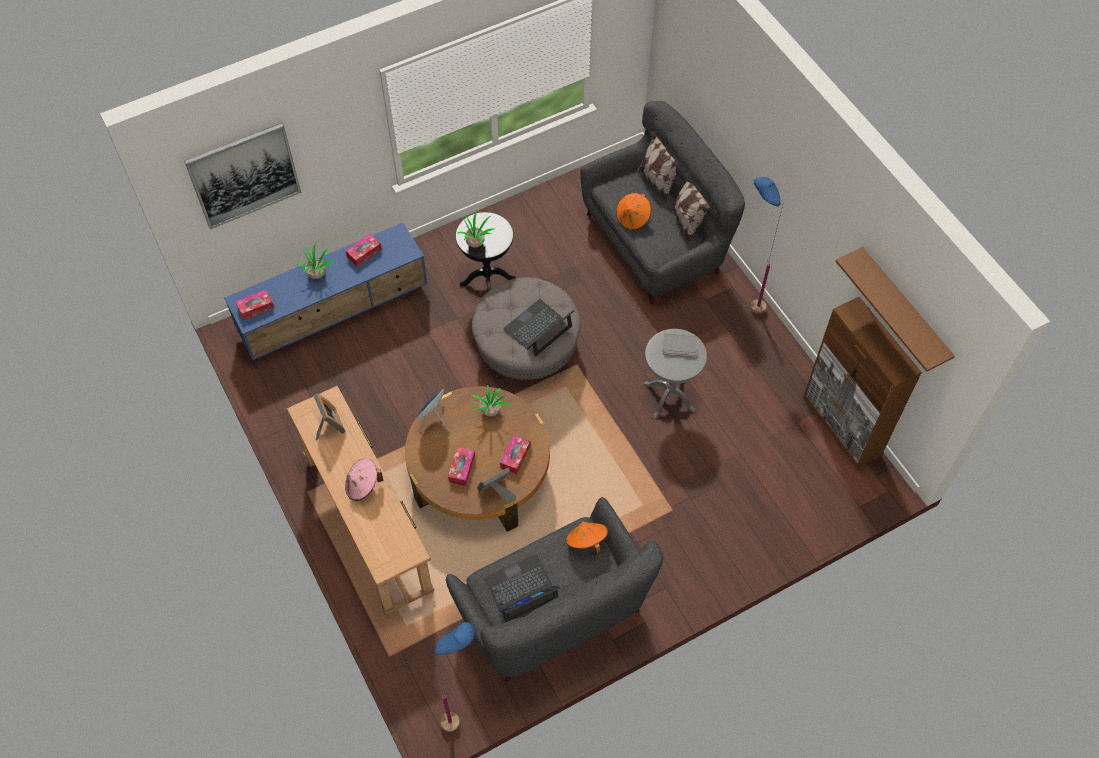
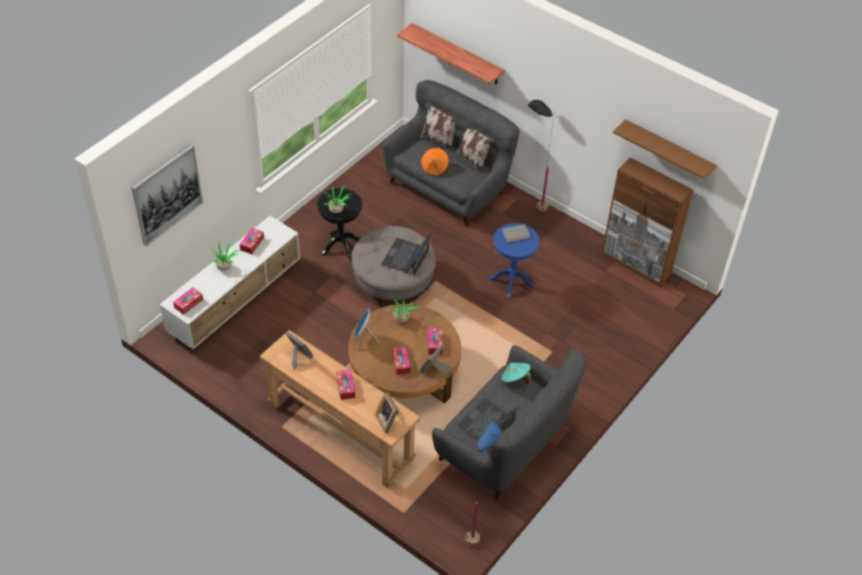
camera: 25 degrees left, 10 degrees down
(335, 312) = (236, 300): blue tv stand -> white tv stand
(363, 485) = (345, 387): pink hat -> tissue box
(390, 549) = (389, 420): none -> picture frame
(586, 541) = (515, 379): orange hat -> turquoise hat
(669, 397) = (511, 282): grey side table -> blue side table
(699, 81) = (457, 54): none -> shelf
(747, 301) = (532, 206): blue floor lamp -> black floor lamp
****
**ABOUT THIS EXERCISE**
Everything in the material except the pictures should be restated word for word.

**PROBLEM SOLUTION**
camera: 25 degrees left, 10 degrees down
(335, 312) = (236, 300): blue tv stand -> white tv stand
(363, 485) = (345, 387): pink hat -> tissue box
(390, 549) = (389, 420): none -> picture frame
(586, 541) = (515, 379): orange hat -> turquoise hat
(669, 397) = (511, 282): grey side table -> blue side table
(699, 81) = (457, 54): none -> shelf
(747, 301) = (532, 206): blue floor lamp -> black floor lamp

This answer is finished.